### EXERCISE INSTRUCTIONS:
• A. Decide whether each statement agrees with the forum thread on the under-seat dinette slide-out mod: (i) the three covers cost 100 dollars in total, snaps included; (ii) the original poster compared prices at several shops before ordering; (iii) skippershe says original Keystone doors can be ordered through a dealer for around $16.00 each plus shipping. Answer yes or no for each and quote the words of the thread that decide it.
• B. Carry on the forum thread about the under-seat dinette slide-out mod from the point where it stops.

### DOCUMENT EXTRACT:
►
# Under Seat Dinette Slide Out Mod



## Tim P (Jul 29, 2007)

Hi all,

Just got back from South Padre Island with the DW and kids. Had a GREAT time!! Here is mod I did a couple of camping trips ago. I saw the "door" mods, but it looked expensive and tedious. (Finding/making doors, hinges, etc.) So, I went to a local marine upholstry shop (Banks sails in Seabrook, TX) and had them make 3 covers. Sizes are two 11' x 22.5" and one 11" x 36". Total cost including the snaps was 100 bucks. The DW LOVES them.


----------



## skippershe (May 22, 2006)

Pretty clever idea...









In case you ever want to switch to doors, you can order original Keystone doors through your dealer for around $16.00 each plus shipping


----------



## Tim P (Jul 29, 2007)

skippershe said:


> Pretty clever idea...
> 
> 
> 
> ...


Even so, I think I am much happier than with doors. The snaps are really simple and you can "operate" them with the slide in and the table in place. I almost went with doors, but am glad I didn't. My goal was to make the openings as LARGE as possible, then have covers made to cover the opening. You could probably have them made cheaper, but since I was in a hurry I didn't shop around.
◄
### EXTRACTED INFORMATION:
►
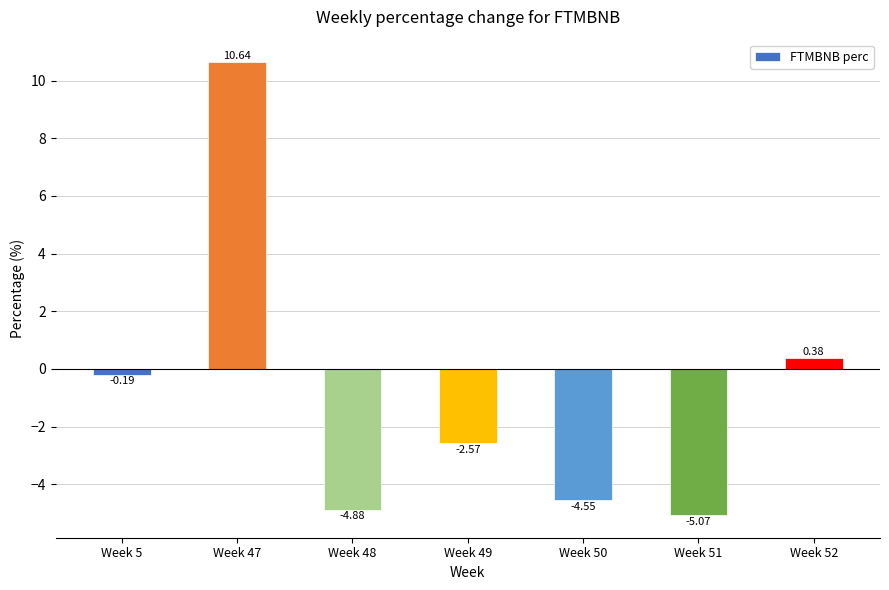

Does the chart contain any negative values?

Yes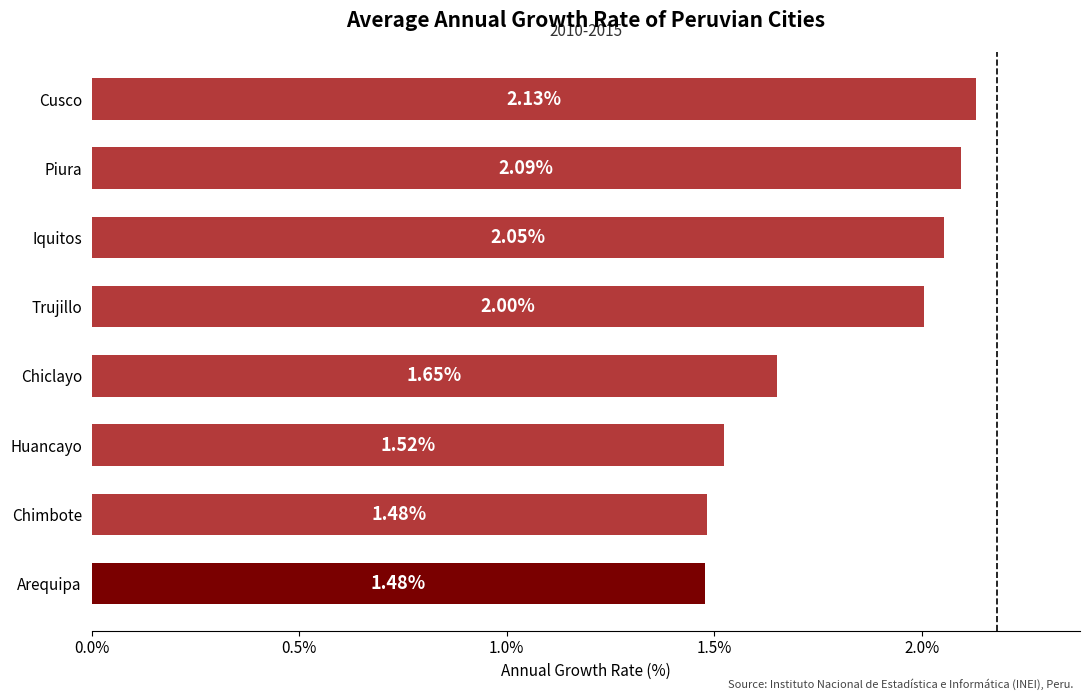

What is the sum of all values?

14.4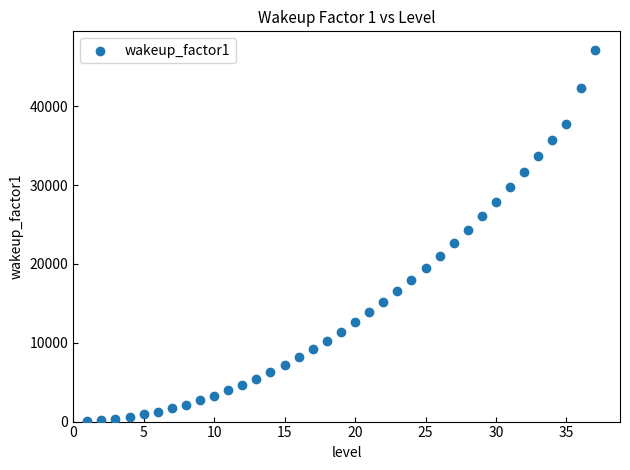

What is the range of X values (max minus min)?

36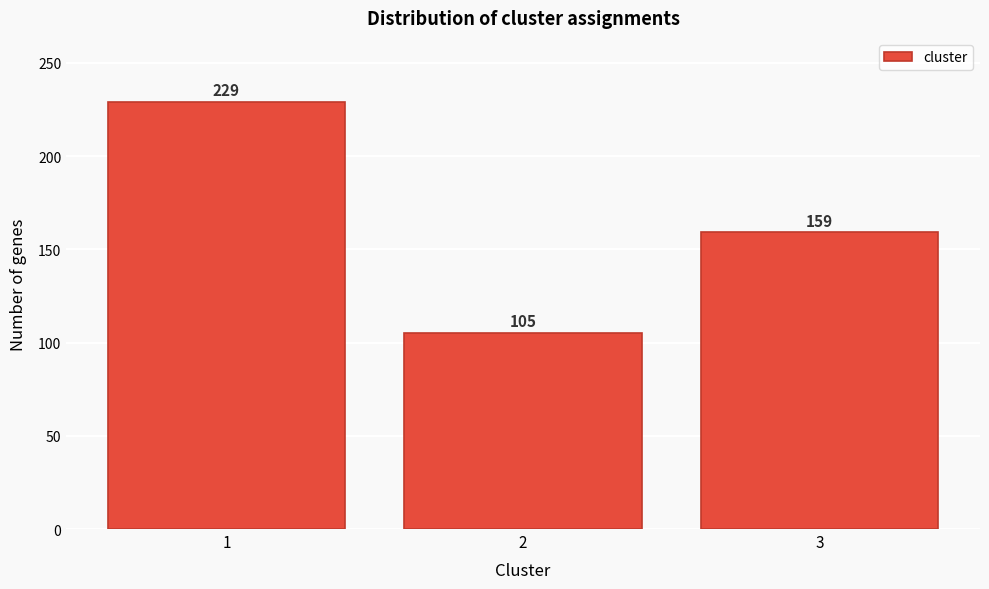

Reading right to left, what are all the values shown in this chart?

159	105	229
◄
### YOUR RESPONSES:
• A.
(i) Yes: "Total cost including the snaps was 100 bucks."
(ii) No: "since I was in a hurry I didn't shop around."
(iii) Yes: "you can order original Keystone doors through your dealer for around $16.00 each plus shipping"

• B.
----------



## Sayonara (Jul 23, 2007)

Pretty good idea!! looks nice.


----------



## PDX_Doug (Nov 16, 2004)

That's a great solution, Tim.
I never would have thought of that. Well done!









Happy Trails,
Doug


----------



## Nathan (Jan 2, 2007)

Great idea! Looks like a very convinient solution!


----------



## Tim P (Jul 29, 2007)

Thanks! Well, other than the small things, the last thing I have to tackle before I am happy is the tub mod. Hopefully though, someone at the Rally in Texas (later this month) has done it and I can get a look-see/final pointers to push me over the edge!!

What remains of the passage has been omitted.